American astronaut and Air Force colonel (born 1953)

Brian Duffy (born June 20, 1953) is a retired U.S. Air Force colonel and a former NASA astronaut. He flew aboard four Space Shuttle missions.

==Education==

Duffy graduated from Rockland High School, Rockland, Massachusetts in 1971. In 1975 he received a Bachelor of Science degree in mathematics from the United States Air Force Academy and completed Undergraduate Pilot Training as part of Class 76-10 at Columbus Air Force Base, Mississippi, in August 1976. In 1981, he received a Master of Science degree in systems management from the University of Southern California.

==Military career==
After graduating from the USAF Academy in 1975, Duffy was selected to fly the F-15 and was stationed at Langley Air Force Base, Virginia, until 1979, when he transferred to Kadena Air Base, Okinawa, Japan. He flew F-15s there until 1982 when he was selected to attend the U.S. Air Force Test Pilot School at Edwards Air Force Base in California and then became the Director of F-15 Flight Test at Eglin Air Force Base, Florida.

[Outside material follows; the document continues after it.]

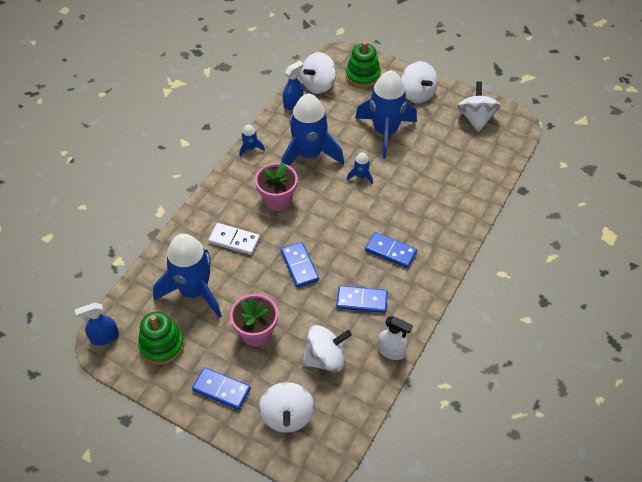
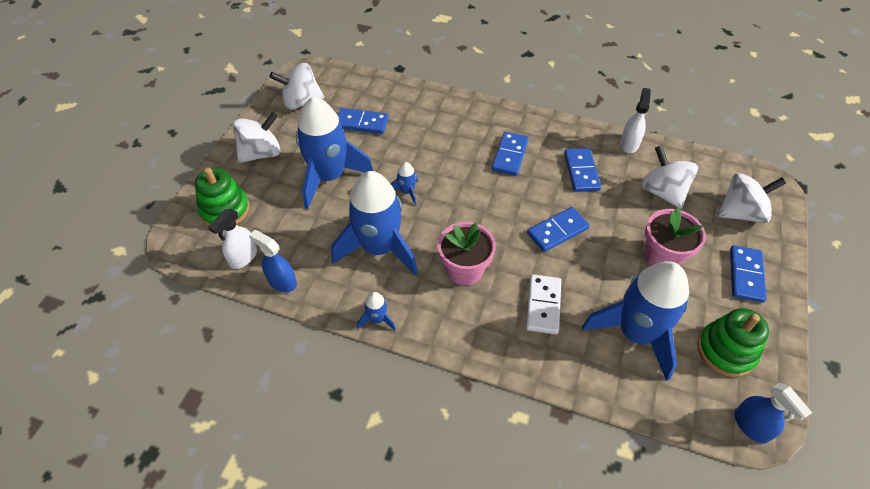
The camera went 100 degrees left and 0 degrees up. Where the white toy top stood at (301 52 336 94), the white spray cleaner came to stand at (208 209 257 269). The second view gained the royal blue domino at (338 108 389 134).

Duffy logged over 5,000 hours of flight time in more than 25 different aircraft.

==NASA career==
Selected by NASA in June 1985, Duffy became an astronaut in July 1986. He participated in the development and testing of displays, flight crew procedures, and computer software to be used on Shuttle flights. He served as spacecraft communicator (CAPCOM) in Mission Control during numerous Space Shuttle missions. He also served as Assistant Director (Technical) and as Deputy Director (Acting) of the Johnson Space Center. In this role he assisted the Center Director in the direction and management of JSC's resources, functions, programs, and projects assigned to the center. A veteran of four space flights, he has logged a total of 40 days, 17 hours, 34 minutes and 59 seconds in space.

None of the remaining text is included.